Try it:
Restrict the output to the lines below starting at the one that contains "Previsió de sessions de sensibilització: 3" and ending at the one that contains "L’objectiu de Joves", and restate them word for word, both ends included.

Input:
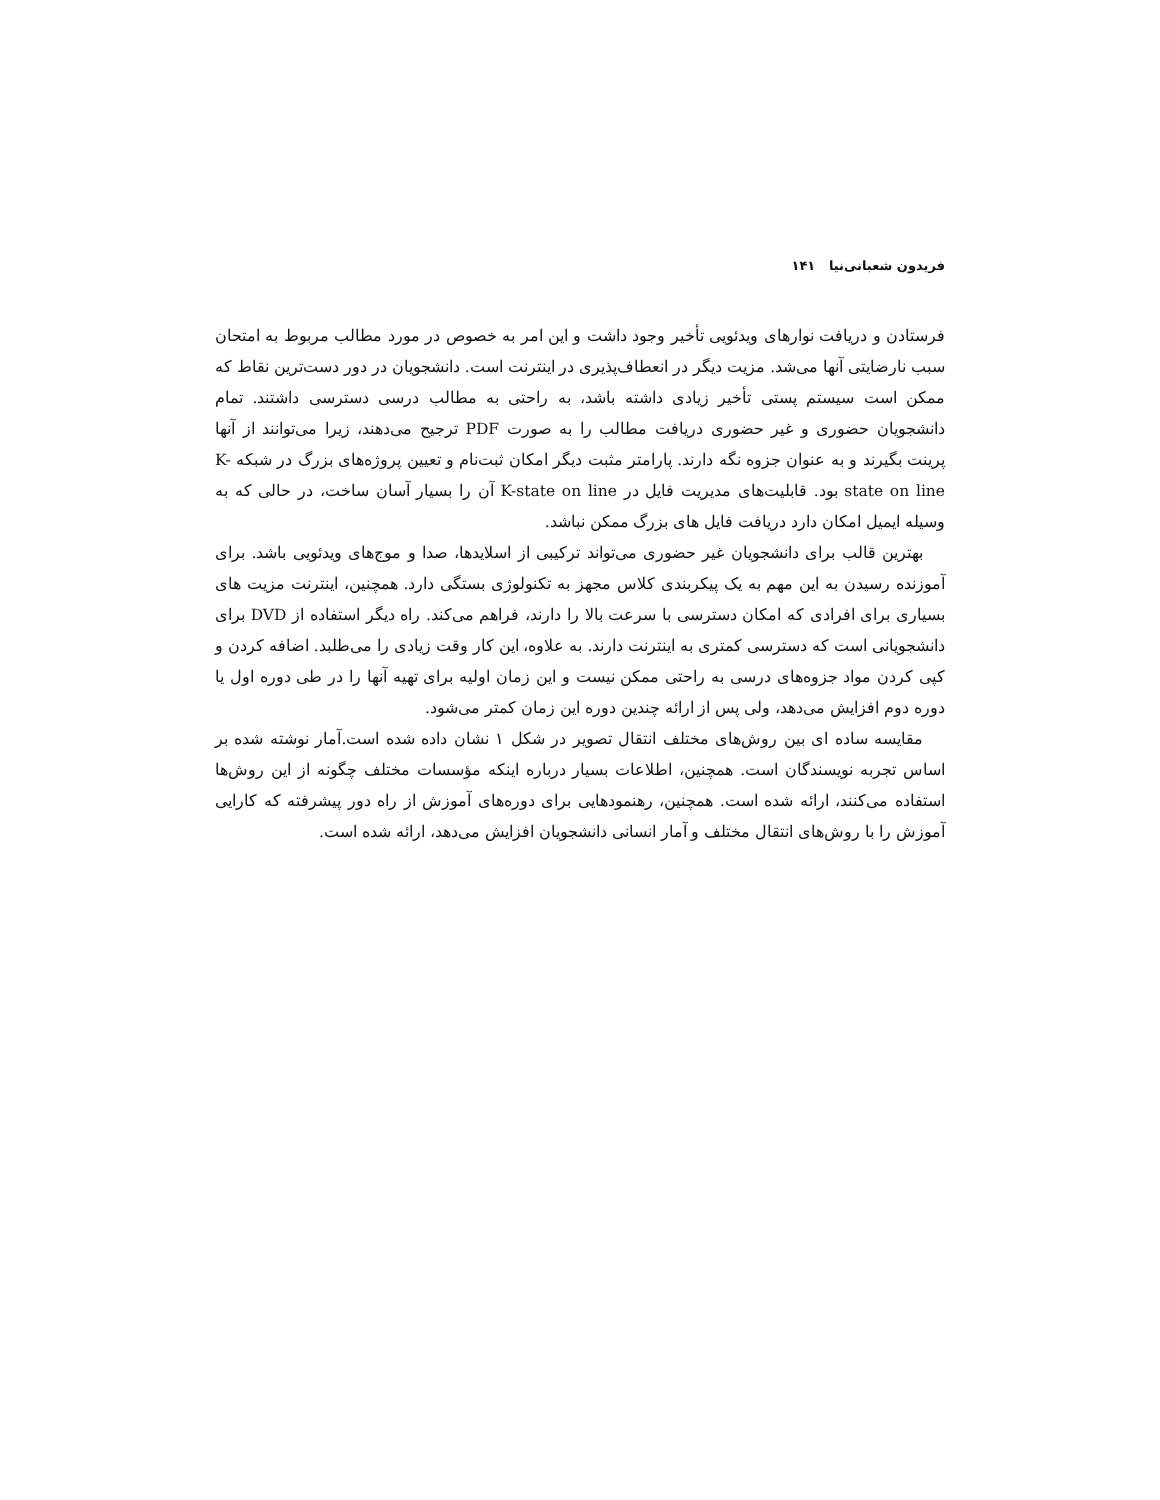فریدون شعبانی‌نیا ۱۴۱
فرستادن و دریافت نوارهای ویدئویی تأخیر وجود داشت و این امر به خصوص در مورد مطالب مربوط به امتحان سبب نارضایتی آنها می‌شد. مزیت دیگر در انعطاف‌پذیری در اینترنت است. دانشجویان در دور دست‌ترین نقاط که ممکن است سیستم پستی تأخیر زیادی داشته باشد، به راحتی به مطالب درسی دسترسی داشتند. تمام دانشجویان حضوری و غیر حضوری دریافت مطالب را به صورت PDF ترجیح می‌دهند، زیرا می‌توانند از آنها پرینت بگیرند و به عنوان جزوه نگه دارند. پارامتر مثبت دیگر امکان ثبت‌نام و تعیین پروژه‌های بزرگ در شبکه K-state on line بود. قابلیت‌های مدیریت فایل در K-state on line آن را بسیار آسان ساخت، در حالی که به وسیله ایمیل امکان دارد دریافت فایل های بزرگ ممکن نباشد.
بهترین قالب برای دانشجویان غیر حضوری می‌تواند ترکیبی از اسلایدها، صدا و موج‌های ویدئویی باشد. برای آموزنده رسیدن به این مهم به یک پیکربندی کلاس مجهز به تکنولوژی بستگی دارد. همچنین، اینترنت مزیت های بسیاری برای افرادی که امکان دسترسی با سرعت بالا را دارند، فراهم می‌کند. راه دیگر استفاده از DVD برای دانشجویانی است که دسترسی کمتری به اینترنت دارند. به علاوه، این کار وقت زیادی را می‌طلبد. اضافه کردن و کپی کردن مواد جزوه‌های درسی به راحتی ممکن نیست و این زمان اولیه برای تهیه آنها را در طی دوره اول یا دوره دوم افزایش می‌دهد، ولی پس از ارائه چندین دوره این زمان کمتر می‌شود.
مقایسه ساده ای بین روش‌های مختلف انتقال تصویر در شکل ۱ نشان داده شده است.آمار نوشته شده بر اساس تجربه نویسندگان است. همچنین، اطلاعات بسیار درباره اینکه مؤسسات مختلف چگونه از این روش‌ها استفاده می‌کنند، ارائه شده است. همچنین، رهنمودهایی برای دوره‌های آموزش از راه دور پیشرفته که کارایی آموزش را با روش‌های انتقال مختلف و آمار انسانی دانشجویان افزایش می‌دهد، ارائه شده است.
---
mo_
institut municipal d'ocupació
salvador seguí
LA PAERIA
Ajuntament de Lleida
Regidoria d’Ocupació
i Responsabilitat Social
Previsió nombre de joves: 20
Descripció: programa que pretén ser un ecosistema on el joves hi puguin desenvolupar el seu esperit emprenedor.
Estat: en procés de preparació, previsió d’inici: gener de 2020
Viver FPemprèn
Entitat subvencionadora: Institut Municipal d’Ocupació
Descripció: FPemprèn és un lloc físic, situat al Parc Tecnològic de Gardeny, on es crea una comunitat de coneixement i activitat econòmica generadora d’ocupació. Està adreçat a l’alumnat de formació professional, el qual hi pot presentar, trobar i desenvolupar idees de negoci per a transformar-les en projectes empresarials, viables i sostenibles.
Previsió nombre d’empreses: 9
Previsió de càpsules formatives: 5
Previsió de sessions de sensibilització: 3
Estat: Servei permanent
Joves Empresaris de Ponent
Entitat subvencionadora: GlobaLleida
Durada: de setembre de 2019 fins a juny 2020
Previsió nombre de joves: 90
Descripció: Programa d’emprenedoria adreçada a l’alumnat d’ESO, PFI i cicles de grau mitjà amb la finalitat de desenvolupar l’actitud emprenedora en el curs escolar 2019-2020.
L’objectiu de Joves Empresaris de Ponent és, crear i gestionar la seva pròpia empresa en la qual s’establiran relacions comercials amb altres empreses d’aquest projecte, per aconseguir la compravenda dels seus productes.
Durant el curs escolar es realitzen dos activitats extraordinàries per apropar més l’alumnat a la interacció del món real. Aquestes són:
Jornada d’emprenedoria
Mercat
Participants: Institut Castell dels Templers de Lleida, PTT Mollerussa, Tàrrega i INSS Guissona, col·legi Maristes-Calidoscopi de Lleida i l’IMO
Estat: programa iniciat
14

Response to the exercise:
Previsió de sessions de sensibilització: 3
Estat: Servei permanent
Joves Empresaris de Ponent
Entitat subvencionadora: GlobaLleida
Durada: de setembre de 2019 fins a juny 2020
Previsió nombre de joves: 90
Descripció: Programa d’emprenedoria adreçada a l’alumnat d’ESO, PFI i cicles de grau mitjà amb la finalitat de desenvolupar l’actitud emprenedora en el curs escolar 2019-2020.
L’objectiu de Joves Empresaris de Ponent és, crear i gestionar la seva pròpia empresa en la qual s’establiran relacions comercials amb altres empreses d’aquest projecte, per aconseguir la compravenda dels seus productes.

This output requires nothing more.